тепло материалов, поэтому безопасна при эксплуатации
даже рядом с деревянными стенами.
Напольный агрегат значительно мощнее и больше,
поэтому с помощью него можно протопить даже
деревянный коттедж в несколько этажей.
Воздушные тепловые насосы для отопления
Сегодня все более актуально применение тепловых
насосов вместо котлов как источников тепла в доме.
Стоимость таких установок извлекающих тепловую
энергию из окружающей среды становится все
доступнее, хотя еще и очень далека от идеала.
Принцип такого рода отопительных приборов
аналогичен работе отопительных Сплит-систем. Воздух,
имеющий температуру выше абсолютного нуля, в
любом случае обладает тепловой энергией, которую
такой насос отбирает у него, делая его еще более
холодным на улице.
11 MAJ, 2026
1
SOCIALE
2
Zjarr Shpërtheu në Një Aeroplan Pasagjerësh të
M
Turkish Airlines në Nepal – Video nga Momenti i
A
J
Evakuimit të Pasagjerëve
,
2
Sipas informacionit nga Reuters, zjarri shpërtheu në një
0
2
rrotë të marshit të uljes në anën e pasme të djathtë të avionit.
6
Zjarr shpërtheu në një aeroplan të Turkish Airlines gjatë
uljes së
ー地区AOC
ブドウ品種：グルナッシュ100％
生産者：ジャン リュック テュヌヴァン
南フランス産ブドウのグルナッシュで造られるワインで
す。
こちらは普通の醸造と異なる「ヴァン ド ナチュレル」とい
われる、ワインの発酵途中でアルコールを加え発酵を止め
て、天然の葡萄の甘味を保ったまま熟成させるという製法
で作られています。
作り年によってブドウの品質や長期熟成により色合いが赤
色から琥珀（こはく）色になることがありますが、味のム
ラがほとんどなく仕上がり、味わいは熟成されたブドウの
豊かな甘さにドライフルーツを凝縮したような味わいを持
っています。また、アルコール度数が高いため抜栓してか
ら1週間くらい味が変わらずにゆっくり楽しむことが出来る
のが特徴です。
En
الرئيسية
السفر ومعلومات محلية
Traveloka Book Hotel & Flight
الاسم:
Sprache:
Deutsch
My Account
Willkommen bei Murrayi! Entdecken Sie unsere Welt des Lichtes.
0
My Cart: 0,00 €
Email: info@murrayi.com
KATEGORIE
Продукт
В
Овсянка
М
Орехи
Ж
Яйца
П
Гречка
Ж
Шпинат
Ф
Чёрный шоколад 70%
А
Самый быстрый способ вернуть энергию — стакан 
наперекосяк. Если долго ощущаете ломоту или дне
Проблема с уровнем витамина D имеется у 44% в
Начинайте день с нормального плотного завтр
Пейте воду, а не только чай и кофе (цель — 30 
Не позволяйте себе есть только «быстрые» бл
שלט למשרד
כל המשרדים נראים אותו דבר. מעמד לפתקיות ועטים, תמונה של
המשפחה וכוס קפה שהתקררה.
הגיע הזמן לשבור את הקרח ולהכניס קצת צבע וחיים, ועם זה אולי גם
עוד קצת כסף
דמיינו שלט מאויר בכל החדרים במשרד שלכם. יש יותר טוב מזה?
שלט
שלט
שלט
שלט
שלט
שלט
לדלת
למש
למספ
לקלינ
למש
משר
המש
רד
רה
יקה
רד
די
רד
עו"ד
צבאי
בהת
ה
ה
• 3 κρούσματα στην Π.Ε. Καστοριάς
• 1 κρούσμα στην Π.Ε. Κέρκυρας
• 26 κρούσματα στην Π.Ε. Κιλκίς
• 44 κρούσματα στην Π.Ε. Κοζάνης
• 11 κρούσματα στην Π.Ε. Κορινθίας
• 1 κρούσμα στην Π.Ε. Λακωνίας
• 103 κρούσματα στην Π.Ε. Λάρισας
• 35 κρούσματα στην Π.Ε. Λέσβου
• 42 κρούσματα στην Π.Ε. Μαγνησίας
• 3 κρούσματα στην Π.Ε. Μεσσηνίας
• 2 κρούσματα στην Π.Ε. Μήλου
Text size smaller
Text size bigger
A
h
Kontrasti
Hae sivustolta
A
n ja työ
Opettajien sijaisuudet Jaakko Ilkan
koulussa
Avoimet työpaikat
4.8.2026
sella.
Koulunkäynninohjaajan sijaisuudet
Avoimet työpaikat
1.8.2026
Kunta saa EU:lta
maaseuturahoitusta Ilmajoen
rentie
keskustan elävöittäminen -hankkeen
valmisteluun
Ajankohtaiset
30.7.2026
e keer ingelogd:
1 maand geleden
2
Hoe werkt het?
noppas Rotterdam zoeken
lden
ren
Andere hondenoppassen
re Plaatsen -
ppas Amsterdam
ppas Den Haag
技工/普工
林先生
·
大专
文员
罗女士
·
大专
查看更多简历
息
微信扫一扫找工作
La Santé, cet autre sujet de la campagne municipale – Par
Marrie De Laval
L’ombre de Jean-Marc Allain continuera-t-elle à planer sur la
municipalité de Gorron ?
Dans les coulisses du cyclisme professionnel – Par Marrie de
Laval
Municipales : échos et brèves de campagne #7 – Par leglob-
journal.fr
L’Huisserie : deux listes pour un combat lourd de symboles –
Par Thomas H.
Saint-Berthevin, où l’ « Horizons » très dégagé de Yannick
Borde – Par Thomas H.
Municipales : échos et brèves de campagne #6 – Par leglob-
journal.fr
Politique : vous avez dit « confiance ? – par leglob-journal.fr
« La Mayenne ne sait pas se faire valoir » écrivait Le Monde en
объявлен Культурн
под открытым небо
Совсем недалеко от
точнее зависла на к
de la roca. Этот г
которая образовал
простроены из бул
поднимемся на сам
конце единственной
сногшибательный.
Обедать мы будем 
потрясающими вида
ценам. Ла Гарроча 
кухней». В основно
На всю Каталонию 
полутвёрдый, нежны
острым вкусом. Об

···

Work to complete
Rewrite all the items above, replacing "Turkish Airlines" with "TURKISH AIRLINES" wherever it occurs and leaving everything else unchanged.

Result of this task
тепло материалов, поэтому безопасна при эксплуатации
даже рядом с деревянными стенами.
Напольный агрегат значительно мощнее и больше,
поэтому с помощью него можно протопить даже
деревянный коттедж в несколько этажей.
Воздушные тепловые насосы для отопления
Сегодня все более актуально применение тепловых
насосов вместо котлов как источников тепла в доме.
Стоимость таких установок извлекающих тепловую
энергию из окружающей среды становится все
доступнее, хотя еще и очень далека от идеала.
Принцип такого рода отопительных приборов
аналогичен работе отопительных Сплит-систем. Воздух,
имеющий температуру выше абсолютного нуля, в
любом случае обладает тепловой энергией, которую
такой насос отбирает у него, делая его еще более
холодным на улице.
11 MAJ, 2026
1
SOCIALE
2
Zjarr Shpërtheu në Një Aeroplan Pasagjerësh të
M
TURKISH AIRLINES në Nepal – Video nga Momenti i
A
J
Evakuimit të Pasagjerëve
,
2
Sipas informacionit nga Reuters, zjarri shpërtheu në një
0
2
rrotë të marshit të uljes në anën e pasme të djathtë të avionit.
6
Zjarr shpërtheu në një aeroplan të TURKISH AIRLINES gjatë
uljes së
ー地区AOC
ブドウ品種：グルナッシュ100％
生産者：ジャン リュック テュヌヴァン
南フランス産ブドウのグルナッシュで造られるワインで
す。
こちらは普通の醸造と異なる「ヴァン ド ナチュレル」とい
われる、ワインの発酵途中でアルコールを加え発酵を止め
て、天然の葡萄の甘味を保ったまま熟成させるという製法
で作られています。
作り年によってブドウの品質や長期熟成により色合いが赤
色から琥珀（こはく）色になることがありますが、味のム
ラがほとんどなく仕上がり、味わいは熟成されたブドウの
豊かな甘さにドライフルーツを凝縮したような味わいを持
っています。また、アルコール度数が高いため抜栓してか
ら1週間くらい味が変わらずにゆっくり楽しむことが出来る
のが特徴です。
En
الرئيسية
السفر ومعلومات محلية
Traveloka Book Hotel & Flight
الاسم:
Sprache:
Deutsch
My Account
Willkommen bei Murrayi! Entdecken Sie unsere Welt des Lichtes.
0
My Cart: 0,00 €
Email: info@murrayi.com
KATEGORIE
Продукт
В
Овсянка
М
Орехи
Ж
Яйца
П
Гречка
Ж
Шпинат
Ф
Чёрный шоколад 70%
А
Самый быстрый способ вернуть энергию — стакан 
наперекосяк. Если долго ощущаете ломоту или дне
Проблема с уровнем витамина D имеется у 44% в
Начинайте день с нормального плотного завтр
Пейте воду, а не только чай и кофе (цель — 30 
Не позволяйте себе есть только «быстрые» бл
שלט למשרד
כל המשרדים נראים אותו דבר. מעמד לפתקיות ועטים, תמונה של
המשפחה וכוס קפה שהתקררה.
הגיע הזמן לשבור את הקרח ולהכניס קצת צבע וחיים, ועם זה אולי גם
עוד קצת כסף
דמיינו שלט מאויר בכל החדרים במשרד שלכם. יש יותר טוב מזה?
שלט
שלט
שלט
שלט
שלט
שלט
לדלת
למש
למספ
לקלינ
למש
משר
המש
רד
רה
יקה
רד
די
רד
עו"ד
צבאי
בהת
ה
ה
• 3 κρούσματα στην Π.Ε. Καστοριάς
• 1 κρούσμα στην Π.Ε. Κέρκυρας
• 26 κρούσματα στην Π.Ε. Κιλκίς
• 44 κρούσματα στην Π.Ε. Κοζάνης
• 11 κρούσματα στην Π.Ε. Κορινθίας
• 1 κρούσμα στην Π.Ε. Λακωνίας
• 103 κρούσματα στην Π.Ε. Λάρισας
• 35 κρούσματα στην Π.Ε. Λέσβου
• 42 κρούσματα στην Π.Ε. Μαγνησίας
• 3 κρούσματα στην Π.Ε. Μεσσηνίας
• 2 κρούσματα στην Π.Ε. Μήλου
Text size smaller
Text size bigger
A
h
Kontrasti
Hae sivustolta
A
n ja työ
Opettajien sijaisuudet Jaakko Ilkan
koulussa
Avoimet työpaikat
4.8.2026
sella.
Koulunkäynninohjaajan sijaisuudet
Avoimet työpaikat
1.8.2026
Kunta saa EU:lta
maaseuturahoitusta Ilmajoen
rentie
keskustan elävöittäminen -hankkeen
valmisteluun
Ajankohtaiset
30.7.2026
e keer ingelogd:
1 maand geleden
2
Hoe werkt het?
noppas Rotterdam zoeken
lden
ren
Andere hondenoppassen
re Plaatsen -
ppas Amsterdam
ppas Den Haag
技工/普工
林先生
·
大专
文员
罗女士
·
大专
查看更多简历
息
微信扫一扫找工作
La Santé, cet autre sujet de la campagne municipale – Par
Marrie De Laval
L’ombre de Jean-Marc Allain continuera-t-elle à planer sur la
municipalité de Gorron ?
Dans les coulisses du cyclisme professionnel – Par Marrie de
Laval
Municipales : échos et brèves de campagne #7 – Par leglob-
journal.fr
L’Huisserie : deux listes pour un combat lourd de symboles –
Par Thomas H.
Saint-Berthevin, où l’ « Horizons » très dégagé de Yannick
Borde – Par Thomas H.
Municipales : échos et brèves de campagne #6 – Par leglob-
journal.fr
Politique : vous avez dit « confiance ? – par leglob-journal.fr
« La Mayenne ne sait pas se faire valoir » écrivait Le Monde en
объявлен Культурн
под открытым небо
Совсем недалеко от
точнее зависла на к
de la roca. Этот г
которая образовал
простроены из бул
поднимемся на сам
конце единственной
сногшибательный.
Обедать мы будем 
потрясающими вида
ценам. Ла Гарроча 
кухней». В основно
На всю Каталонию 
полутвёрдый, нежны
острым вкусом. Об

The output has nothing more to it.